# Directive
Could you output each line of the data that follows exactly?

[Stored items]
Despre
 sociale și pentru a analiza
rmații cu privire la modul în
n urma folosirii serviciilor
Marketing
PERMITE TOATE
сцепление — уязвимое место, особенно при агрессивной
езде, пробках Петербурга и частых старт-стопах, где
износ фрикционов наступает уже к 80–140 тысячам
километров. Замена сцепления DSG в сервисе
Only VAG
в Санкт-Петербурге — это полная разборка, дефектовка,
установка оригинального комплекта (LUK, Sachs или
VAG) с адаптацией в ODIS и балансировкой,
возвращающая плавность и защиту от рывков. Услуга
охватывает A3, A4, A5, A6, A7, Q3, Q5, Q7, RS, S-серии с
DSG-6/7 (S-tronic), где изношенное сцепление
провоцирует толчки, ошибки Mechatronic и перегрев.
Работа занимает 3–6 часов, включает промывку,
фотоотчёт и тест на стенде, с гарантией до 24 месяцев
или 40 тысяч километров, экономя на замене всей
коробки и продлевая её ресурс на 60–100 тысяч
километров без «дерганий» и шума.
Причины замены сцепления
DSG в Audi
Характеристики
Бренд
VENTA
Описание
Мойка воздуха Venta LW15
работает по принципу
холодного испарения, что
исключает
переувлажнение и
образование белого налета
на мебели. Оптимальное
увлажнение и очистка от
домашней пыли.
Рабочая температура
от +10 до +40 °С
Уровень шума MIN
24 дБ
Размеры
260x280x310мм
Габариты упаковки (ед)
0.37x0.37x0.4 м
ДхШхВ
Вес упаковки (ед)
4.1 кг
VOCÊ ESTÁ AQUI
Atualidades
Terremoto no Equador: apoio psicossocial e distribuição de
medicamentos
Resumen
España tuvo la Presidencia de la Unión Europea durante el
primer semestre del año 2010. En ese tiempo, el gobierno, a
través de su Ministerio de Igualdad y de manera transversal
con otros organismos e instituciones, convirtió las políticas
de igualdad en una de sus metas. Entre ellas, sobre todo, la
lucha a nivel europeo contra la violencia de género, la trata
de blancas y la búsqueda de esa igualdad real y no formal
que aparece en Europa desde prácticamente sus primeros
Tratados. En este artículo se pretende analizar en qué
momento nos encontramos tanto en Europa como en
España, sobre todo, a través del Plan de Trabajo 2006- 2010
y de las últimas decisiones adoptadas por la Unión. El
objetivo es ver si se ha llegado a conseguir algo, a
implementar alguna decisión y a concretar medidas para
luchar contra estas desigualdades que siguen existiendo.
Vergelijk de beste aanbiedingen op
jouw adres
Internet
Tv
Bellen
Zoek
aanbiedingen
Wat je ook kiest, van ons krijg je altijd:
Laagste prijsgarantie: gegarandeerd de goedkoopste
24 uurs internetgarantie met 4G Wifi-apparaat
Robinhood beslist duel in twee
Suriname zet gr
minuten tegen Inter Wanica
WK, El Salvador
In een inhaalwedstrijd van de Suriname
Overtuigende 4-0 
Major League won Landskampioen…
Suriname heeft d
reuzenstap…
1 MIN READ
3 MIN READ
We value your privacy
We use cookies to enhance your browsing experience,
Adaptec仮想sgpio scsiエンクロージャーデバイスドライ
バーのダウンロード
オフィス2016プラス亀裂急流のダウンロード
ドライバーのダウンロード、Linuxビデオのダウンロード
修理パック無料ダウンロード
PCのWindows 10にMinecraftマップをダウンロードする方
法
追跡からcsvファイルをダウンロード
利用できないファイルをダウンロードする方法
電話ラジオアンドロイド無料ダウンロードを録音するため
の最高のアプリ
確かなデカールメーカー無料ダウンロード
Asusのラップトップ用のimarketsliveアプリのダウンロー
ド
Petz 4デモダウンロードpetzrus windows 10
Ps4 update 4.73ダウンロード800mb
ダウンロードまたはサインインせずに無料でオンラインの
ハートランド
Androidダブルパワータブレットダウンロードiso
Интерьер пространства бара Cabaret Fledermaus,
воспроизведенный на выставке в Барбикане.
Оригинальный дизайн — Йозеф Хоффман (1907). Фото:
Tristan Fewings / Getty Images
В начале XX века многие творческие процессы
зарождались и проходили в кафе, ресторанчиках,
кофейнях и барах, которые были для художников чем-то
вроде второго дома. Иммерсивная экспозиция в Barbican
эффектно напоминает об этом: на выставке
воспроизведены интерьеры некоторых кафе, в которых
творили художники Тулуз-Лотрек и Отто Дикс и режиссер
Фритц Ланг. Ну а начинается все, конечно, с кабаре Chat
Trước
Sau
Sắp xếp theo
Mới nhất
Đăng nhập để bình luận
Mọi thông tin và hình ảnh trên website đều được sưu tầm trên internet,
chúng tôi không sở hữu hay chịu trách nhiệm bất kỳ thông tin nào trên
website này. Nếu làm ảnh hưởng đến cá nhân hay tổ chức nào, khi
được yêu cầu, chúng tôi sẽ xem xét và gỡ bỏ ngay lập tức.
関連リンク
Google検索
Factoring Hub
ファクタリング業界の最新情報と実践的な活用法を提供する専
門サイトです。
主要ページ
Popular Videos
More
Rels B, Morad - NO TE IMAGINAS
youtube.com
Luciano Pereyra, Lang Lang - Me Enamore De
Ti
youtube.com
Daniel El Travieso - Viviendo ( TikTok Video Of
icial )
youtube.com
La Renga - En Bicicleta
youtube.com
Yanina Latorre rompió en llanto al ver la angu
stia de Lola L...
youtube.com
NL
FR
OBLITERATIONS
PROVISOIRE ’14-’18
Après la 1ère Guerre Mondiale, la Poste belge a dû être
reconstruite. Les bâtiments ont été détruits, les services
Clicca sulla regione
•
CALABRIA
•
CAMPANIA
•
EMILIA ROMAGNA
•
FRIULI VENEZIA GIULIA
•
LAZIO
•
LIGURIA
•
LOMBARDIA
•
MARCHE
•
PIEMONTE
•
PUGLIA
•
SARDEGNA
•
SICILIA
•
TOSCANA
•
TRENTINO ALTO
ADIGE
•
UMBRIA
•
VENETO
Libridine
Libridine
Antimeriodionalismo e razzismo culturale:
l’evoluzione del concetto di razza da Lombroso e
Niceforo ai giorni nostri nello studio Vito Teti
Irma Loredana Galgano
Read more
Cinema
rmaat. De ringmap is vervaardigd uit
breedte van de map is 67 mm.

# Result for this task
Despre
 sociale și pentru a analiza
rmații cu privire la modul în
n urma folosirii serviciilor
Marketing
PERMITE TOATE
сцепление — уязвимое место, особенно при агрессивной
езде, пробках Петербурга и частых старт-стопах, где
износ фрикционов наступает уже к 80–140 тысячам
километров. Замена сцепления DSG в сервисе
Only VAG
в Санкт-Петербурге — это полная разборка, дефектовка,
установка оригинального комплекта (LUK, Sachs или
VAG) с адаптацией в ODIS и балансировкой,
возвращающая плавность и защиту от рывков. Услуга
охватывает A3, A4, A5, A6, A7, Q3, Q5, Q7, RS, S-серии с
DSG-6/7 (S-tronic), где изношенное сцепление
провоцирует толчки, ошибки Mechatronic и перегрев.
Работа занимает 3–6 часов, включает промывку,
фотоотчёт и тест на стенде, с гарантией до 24 месяцев
или 40 тысяч километров, экономя на замене всей
коробки и продлевая её ресурс на 60–100 тысяч
километров без «дерганий» и шума.
Причины замены сцепления
DSG в Audi
Характеристики
Бренд
VENTA
Описание
Мойка воздуха Venta LW15
работает по принципу
холодного испарения, что
исключает
переувлажнение и
образование белого налета
на мебели. Оптимальное
увлажнение и очистка от
домашней пыли.
Рабочая температура
от +10 до +40 °С
Уровень шума MIN
24 дБ
Размеры
260x280x310мм
Габариты упаковки (ед)
0.37x0.37x0.4 м
ДхШхВ
Вес упаковки (ед)
4.1 кг
VOCÊ ESTÁ AQUI
Atualidades
Terremoto no Equador: apoio psicossocial e distribuição de
medicamentos
Resumen
España tuvo la Presidencia de la Unión Europea durante el
primer semestre del año 2010. En ese tiempo, el gobierno, a
través de su Ministerio de Igualdad y de manera transversal
con otros organismos e instituciones, convirtió las políticas
de igualdad en una de sus metas. Entre ellas, sobre todo, la
lucha a nivel europeo contra la violencia de género, la trata
de blancas y la búsqueda de esa igualdad real y no formal
que aparece en Europa desde prácticamente sus primeros
Tratados. En este artículo se pretende analizar en qué
momento nos encontramos tanto en Europa como en
España, sobre todo, a través del Plan de Trabajo 2006- 2010
y de las últimas decisiones adoptadas por la Unión. El
objetivo es ver si se ha llegado a conseguir algo, a
implementar alguna decisión y a concretar medidas para
luchar contra estas desigualdades que siguen existiendo.
Vergelijk de beste aanbiedingen op
jouw adres
Internet
Tv
Bellen
Zoek
aanbiedingen
Wat je ook kiest, van ons krijg je altijd:
Laagste prijsgarantie: gegarandeerd de goedkoopste
24 uurs internetgarantie met 4G Wifi-apparaat
Robinhood beslist duel in twee
Suriname zet gr
minuten tegen Inter Wanica
WK, El Salvador
In een inhaalwedstrijd van de Suriname
Overtuigende 4-0 
Major League won Landskampioen…
Suriname heeft d
reuzenstap…
1 MIN READ
3 MIN READ
We value your privacy
We use cookies to enhance your browsing experience,
Adaptec仮想sgpio scsiエンクロージャーデバイスドライ
バーのダウンロード
オフィス2016プラス亀裂急流のダウンロード
ドライバーのダウンロード、Linuxビデオのダウンロード
修理パック無料ダウンロード
PCのWindows 10にMinecraftマップをダウンロードする方
法
追跡からcsvファイルをダウンロード
利用できないファイルをダウンロードする方法
電話ラジオアンドロイド無料ダウンロードを録音するため
の最高のアプリ
確かなデカールメーカー無料ダウンロード
Asusのラップトップ用のimarketsliveアプリのダウンロー
ド
Petz 4デモダウンロードpetzrus windows 10
Ps4 update 4.73ダウンロード800mb
ダウンロードまたはサインインせずに無料でオンラインの
ハートランド
Androidダブルパワータブレットダウンロードiso
Интерьер пространства бара Cabaret Fledermaus,
воспроизведенный на выставке в Барбикане.
Оригинальный дизайн — Йозеф Хоффман (1907). Фото:
Tristan Fewings / Getty Images
В начале XX века многие творческие процессы
зарождались и проходили в кафе, ресторанчиках,
кофейнях и барах, которые были для художников чем-то
вроде второго дома. Иммерсивная экспозиция в Barbican
эффектно напоминает об этом: на выставке
воспроизведены интерьеры некоторых кафе, в которых
творили художники Тулуз-Лотрек и Отто Дикс и режиссер
Фритц Ланг. Ну а начинается все, конечно, с кабаре Chat
Trước
Sau
Sắp xếp theo
Mới nhất
Đăng nhập để bình luận
Mọi thông tin và hình ảnh trên website đều được sưu tầm trên internet,
chúng tôi không sở hữu hay chịu trách nhiệm bất kỳ thông tin nào trên
website này. Nếu làm ảnh hưởng đến cá nhân hay tổ chức nào, khi
được yêu cầu, chúng tôi sẽ xem xét và gỡ bỏ ngay lập tức.
関連リンク
Google検索
Factoring Hub
ファクタリング業界の最新情報と実践的な活用法を提供する専
門サイトです。
主要ページ
Popular Videos
More
Rels B, Morad - NO TE IMAGINAS
youtube.com
Luciano Pereyra, Lang Lang - Me Enamore De
Ti
youtube.com
Daniel El Travieso - Viviendo ( TikTok Video Of
icial )
youtube.com
La Renga - En Bicicleta
youtube.com
Yanina Latorre rompió en llanto al ver la angu
stia de Lola L...
youtube.com
NL
FR
OBLITERATIONS
PROVISOIRE ’14-’18
Après la 1ère Guerre Mondiale, la Poste belge a dû être
reconstruite. Les bâtiments ont été détruits, les services
Clicca sulla regione
•
CALABRIA
•
CAMPANIA
•
EMILIA ROMAGNA
•
FRIULI VENEZIA GIULIA
•
LAZIO
•
LIGURIA
•
LOMBARDIA
•
MARCHE
•
PIEMONTE
•
PUGLIA
•
SARDEGNA
•
SICILIA
•
TOSCANA
•
TRENTINO ALTO
ADIGE
•
UMBRIA
•
VENETO
Libridine
Libridine
Antimeriodionalismo e razzismo culturale:
l’evoluzione del concetto di razza da Lombroso e
Niceforo ai giorni nostri nello studio Vito Teti
Irma Loredana Galgano
Read more
Cinema
rmaat. De ringmap is vervaardigd uit
breedte van de map is 67 mm.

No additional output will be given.